JerryG
Super Member
Do like Snaker says. If you bush the hole down, you will bend or break the trailer hitch and/or pin. The hitch pin has to have some space for movement unless you install a swivel eye or change it over to a trailer ball and hitch.
That full 1/2" of slop - at a minimum - is going to eventually cause the comparatively lighter duty 3/4" holes to enlarge (egg out).I have an attachmnet with holes in the tongue of 3/4-inch. The drawbar has a hole of 1 1/4 -inch
That full 1/2" of slop - at a minimum - is going to eventually cause the comparatively lighter duty 3/4" holes to enlarge (egg out).
If the attachment has a hinge (or device) that permits vertical movement of the tongue, it should dispel any concerns about pin damage due to towing over uneven ground. In that case use a bushings or sleeves to take the 1-1/4" tractor hole down small enough to accept the 3/4" pin.
If the attachment has a rigid tongue, use your best judgment as to how much bushing/sleeve - if any - you want in the 1-1/4" hole. I support the earlier suggestion about using a short piece of 1" ID steel pipe. That will take the hole down to about 1", and still leave the "wiggle room" that some of these other guys are concerned about.

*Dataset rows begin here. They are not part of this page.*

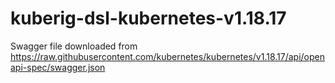 # kuberig-dsl-kubernetes-v1.18.17

Swagger file downloaded from https://raw.githubusercontent.com/kubernetes/kubernetes/v1.18.17/api/openapi-spec/swagger.json
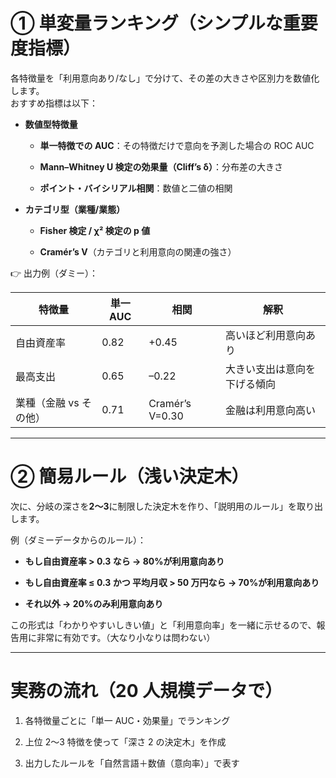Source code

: # **① 単変量ランキング（シンプルな重要度指標）**

各特徴量を「利用意向あり/なし」で分けて、その差の大きさや区別力を数値化します。  
 おすすめ指標は以下：

- **数値型特徴量**

  - **単一特徴での AUC**：その特徴だけで意向を予測した場合の ROC AUC

  - **Mann–Whitney U 検定の効果量（Cliff’s δ）**：分布差の大きさ

  - **ポイント・バイシリアル相関**：数値と二値の相関

- **カテゴリ型（業種/業態）**

  - **Fisher 検定 / χ² 検定の p 値**

  - **Cramér’s V**（カテゴリと利用意向の関連の強さ）

👉 出力例（ダミー）：

| 特徴量                 | 単一 AUC | 相関            | 解釈                         |
| ---------------------- | -------- | --------------- | ---------------------------- |
| 自由資産率             | 0.82     | \+0.45          | 高いほど利用意向あり         |
| 最高支出               | 0.65     | –0.22           | 大きい支出は意向を下げる傾向 |
| 業種（金融 vs その他） | 0.71     | Cramér’s V=0.30 | 金融は利用意向高い           |

---

# **② 簡易ルール（浅い決定木）**

次に、分岐の深さを**2〜3**に制限した決定木を作り、「説明用のルール」を取り出します。

例（ダミーデータからのルール）：

- **もし自由資産率 \> 0.3 なら → 80%が利用意向あり**

- **もし自由資産率 ≤ 0.3 かつ 平均月収 \> 50 万円なら → 70%が利用意向あり**

- **それ以外 → 20%のみ利用意向あり**

この形式は「わかりやすいしきい値」と「利用意向率」を一緒に示せるので、報告用に非常に有効です。（大なり小なりは問わない）

---

# **実務の流れ（20 人規模データで）**

1. 各特徴量ごとに「単一 AUC・効果量」でランキング

2. 上位 2〜3 特徴を使って「深さ 2 の決定木」を作成

3. 出力したルールを「自然言語＋数値（意向率）」で表す
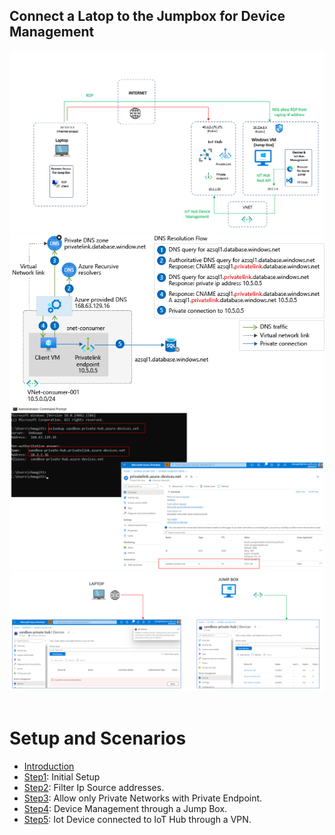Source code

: ## Connect a Latop to the Jumpbox for Device Management

<img width="700" alt="jump1" src="https://github.com/chmagitt/iothub-private-endpoint/blob/main/media/jump1.png">
<br>
<img width="700" alt="jump2" src="https://github.com/chmagitt/iothub-private-endpoint/blob/main/media/jump2.png">
<br>
<img width="700" alt="jump3" src="https://github.com/chmagitt/iothub-private-endpoint/blob/main/media/jump3.png">
<br>
<img width="700" alt="jump4" src="https://github.com/chmagitt/iothub-private-endpoint/blob/main/media/jump4.png">
<br>
<br>

# Setup and Scenarios

- [Introduction](https://github.com/chmagitt/iothub-private-endpoint#readme)
- [Step1](https://github.com/chmagitt/iothub-private-endpoint/blob/main/chapters/setup.md): Initial Setup
- [Step2](https://github.com/chmagitt/iothub-private-endpoint/blob/main/chapters/ipfilter.md): Filter Ip Source addresses.
- [Step3](https://github.com/chmagitt/iothub-private-endpoint/blob/main/chapters/endpoint.md): Allow only Private Networks with Private Endpoint.
- [Step4](https://github.com/chmagitt/iothub-private-endpoint/blob/main/chapters/jumpbox.md): Device Management through a Jump Box.
- [Step5](https://github.com/chmagitt/iothub-private-endpoint/blob/main/chapters/vpngateway.md): Iot Device connected to IoT Hub through a VPN.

FWIW, I'm on 30 acres of rough pasture and steep wooded hillsides, over which I've towed a reasonable cross-section of attachments behind six different Cat 1 and Cat 2 tractors. After doing this for 16 years, I've probably accumulated five pounds of assorted bushings and sleeves. In all that time I've never once incurred any kind of damage to a pin, a hole, a bushing, or a coupler.
//greg//
I suppose a smaller pin could wear out the drawbar hole faster but your losing me about the hitch wear (3/4" pin in 3/4" holes). I guess I should have been a little more through with my comment. #1 priority is to have a pin capable of handling the load. When you have a pivoting hitch tongue end (end towards the tractor) you can stuff the holes as tight as you want with no problems. If the tongue does not pivot, then you need room at the hitch pin to allow for flexing. The amount of room needed is amplified as the drawbar thickness is increased. Smaller tractors with 1/2" thick drawbars are less of an issue.
Say for example that you bushed the drawbar hole to 3/4". Now you have 3/4" holes and pin. If you were to take a 4' hitch pole off a wagon and attach to the drawbar you would get maybe 6" of vertical movement at the rear end (assuming unworn holes). That pole can easily see 3' of vertical movement in relation to the drawbar. Remember that the drawbar attitude changes also as the tractor goes nose up/down. There is going to be a problem is the hitch has to move 3' but is only allowed 6".
I have seen a empty gravity box wagon with the front wheels off the ground due solely to no pin clearance. In that case a drawbar maybe 1.5" - 1.75" thick with a worn hole was "fixed" and given a 3/4" hole because "all the pins are 3/4" As far as the connection for road hauling, thats a tough one. I've never pulled jumbo wagons. What pin size do they run, maybe 1"? Hard to argue for a sloppy connection, but if a wagon is wandering all over the road, I would bet it has more to do with bad wheel toe and worn steering on the running gear than a 1/4" of slop at the pin.
Some of you guys are over-thinking this.